同じコード進行を使い回す場合でも、構成によって印象を変えられます。Aメロではギターだけ、サビではドラムとベースを入れる、2番ではハモリを加えるなど、音の厚みで展開を作る方法があります。コード進行を変えすぎると曲が散らかることもあるため、まずは少ない素材を構成で広げる考え方が実用的です。
失敗しやすい点と調整方法
コード進行から作曲するときに多い失敗は、コードを先に作り込みすぎて、メロディや歌詞が入る余地をなくしてしまうことです。おしゃれなコードや複雑な転調は魅力的ですが、曲の目的に合っていなければ聴き手には伝わりにくくなります。作曲では、コード、メロディ、リズム、構成のどれか一つだけを目立たせるのではなく、全体のバランスを見ることが大切です。
コードを増やしすぎない
初心者ほど、曲が単調に感じるとコードを増やして解決しようとします。しかしコードを増やしすぎると、メロディが落ち着かず、歌詞も乗せにくくなることがあります。1小節ごとに違うコードを置くだけでなく、2小節同じコードを続ける、サビ前だけコードを細かく動かすなど、変化の場所を絞るほうが効果的です。
特に歌ものでは、メロディと言葉が主役になることが多いです。コードが頻繁に変わると、歌のフレーズがコードに追いかけられているように聞こえる場合があります。Aメロは少ないコードで余白を作り、サビで少し動きを出すなど、場所によってコードの密度を変えると自然です。曲全体を通して同じ密度にしないことが、聴きやすさにつながります。
調整するときは、まずコード進行を半分に減らしても曲として成立するか試してください。4小節で4コード使っているなら、2コードにしてメロディを歌ってみます。それでも雰囲気が伝わるなら、元のコードは多すぎる可能性があります。コードは足すよりも、必要な場所だけに残すほうが、メロディの印象を強められることがあります。
メロディをコードに寄せすぎない
コード進行から作曲すると、メロディがコードトーンばかりになってしまうことがあります。コードトーンは安定しますが、すべてをコードの構成音だけで作ると、予想通りの動きになりやすく、印象に残りにくいです。安定する音と少し引っかかる音を組み合わせることで、メロディに表情が出ます。
たとえばCコードの上でEを伸ばすと明るく安定しますが、Dを一瞬入れてEへ解決すると、少し動きが生まれます。Gコードの上でAを使ってからGへ戻ると、浮遊感やためらいのような印象を作れます。このような音は、長く伸ばしすぎると違和感になることもありますが、短く使ってコードトーンへ戻れば自然に聞こえます。
メロディを調整するときは、歌って気持ちよいかを必ず確認してください。鍵盤やギター上では自然に見えても、実際に歌うと跳躍が大きすぎたり、息継ぎが難しかったりすることがあります。

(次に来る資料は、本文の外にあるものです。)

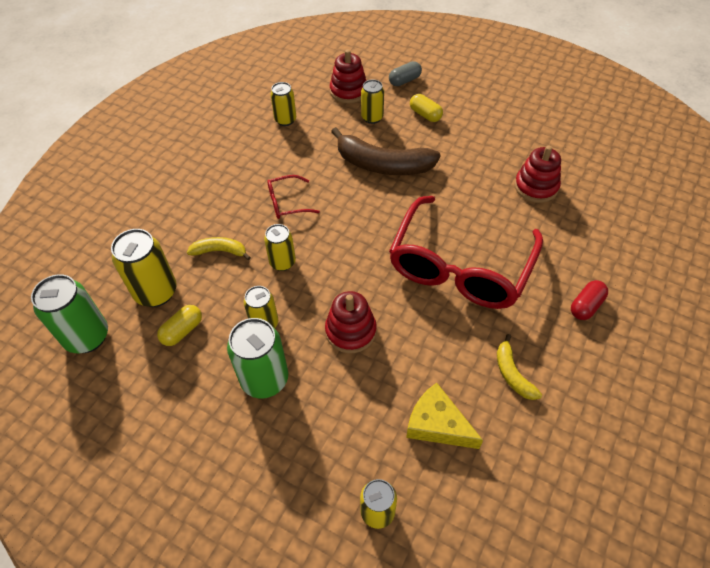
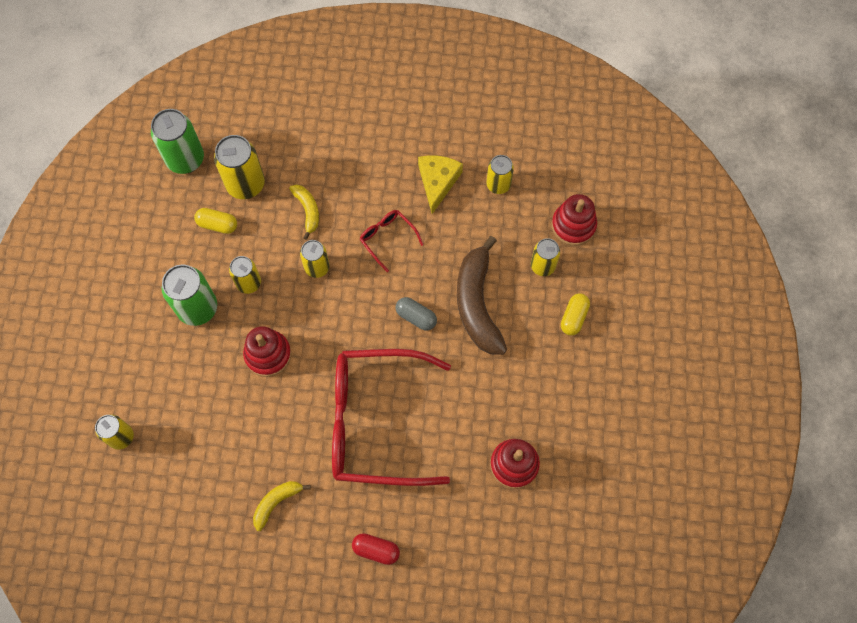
camera: 65 degrees right, 15 degrees up
(404, 81) = (620, 275): grey capsule -> grey capsule (416, 317)
(437, 424) = (207, 456): yellow cheese -> yellow cheese (437, 182)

コードに合っているかだけでなく、口ずさみやすいか、覚えやすいか、サビで一番伝えたい言葉が目立つかを確認すると、曲としてまとまりやすくなります。
似た曲になるときの変え方
定番のコード進行を使うと、既存曲に似ていると感じることがあります。これはコード進行自体が多くの曲で共有されているため、ある程度は自然なことです。大切なのは、コード進行だけで個性を出そうとせず、メロディ、リズム、歌詞、楽器の音色、構成で違いを作ることです。
似た印象を避けたい場合は、まずメロディの始まる位置を変えてみてください。小節の頭から始めるのではなく、1拍遅らせる、前の小節の最後から入る、休符を置いてから歌い出すだけでも印象は変わります。次に、コードチェンジのタイミングを変えます。1小節ごとに変えていたコードを、サビ前だけ2拍ごとに変えると、展開に差が出ます。
音色を変えるのも効果的です。ギターのストロークをピアノのアルペジオにする、シンセパッドを薄く敷く、ベースを少し動かすだけで、同じコード進行でも別の雰囲気になります。コード進行が似ていること自体を不安に思いすぎるより、自分のメロディとリズムで曲の表情を作ることに集中したほうが、実際の作曲は進みやすいです。
まず4小節のデモを作る
コード進行から作曲したいなら、最初の行動は4小節の短いデモを作ることです。いきなりフルコーラスを完成させようとすると、Aメロ、Bメロ、サビ、間奏のすべてを同時に考えることになり、手が止まりやすくなります。まずは1つのコード進行を選び、テンポを決め、ドラムかメトロノームを鳴らしながら、鼻歌でメロディを乗せて録音してください。
手順としては、C、G、Am、Fのような扱いやすい進行を4小節だけ弾きます。次に、1拍目やフレーズの終わりにコードトーンを置きながら、短いメロディを作ります。そのあと、同じモチーフを2回繰り返し、4小節目だけ着地する音を変えてみます。ここまでできれば、曲の種として十分です。
録音したら、すぐに細かく直すのではなく、数回聴いて「サビに向いているか」「Aメロに向いているか」「歌いやすいか」を判断します。サビにしたいのに盛り上がりが足りないなら、キーを上げる、メロディの最高音を後半に置く、ドラムを足すなどの調整をします。Aメロにしたいのに目立ちすぎるなら、音域を下げたり、伴奏を薄くしたりするとよいです。
最後に、作った4小節を8小節へ広げます。前半4小節を少し変えて繰り返し、最後だけ別の着地にすると、自然なまとまりが出ます。コード進行から作曲する力は、たくさんのコードを知ることだけでなく、短い素材を曲として育てる力でもあります。まずは小さく作り、歌って確認し、必要なところだけ直す流れを繰り返してください。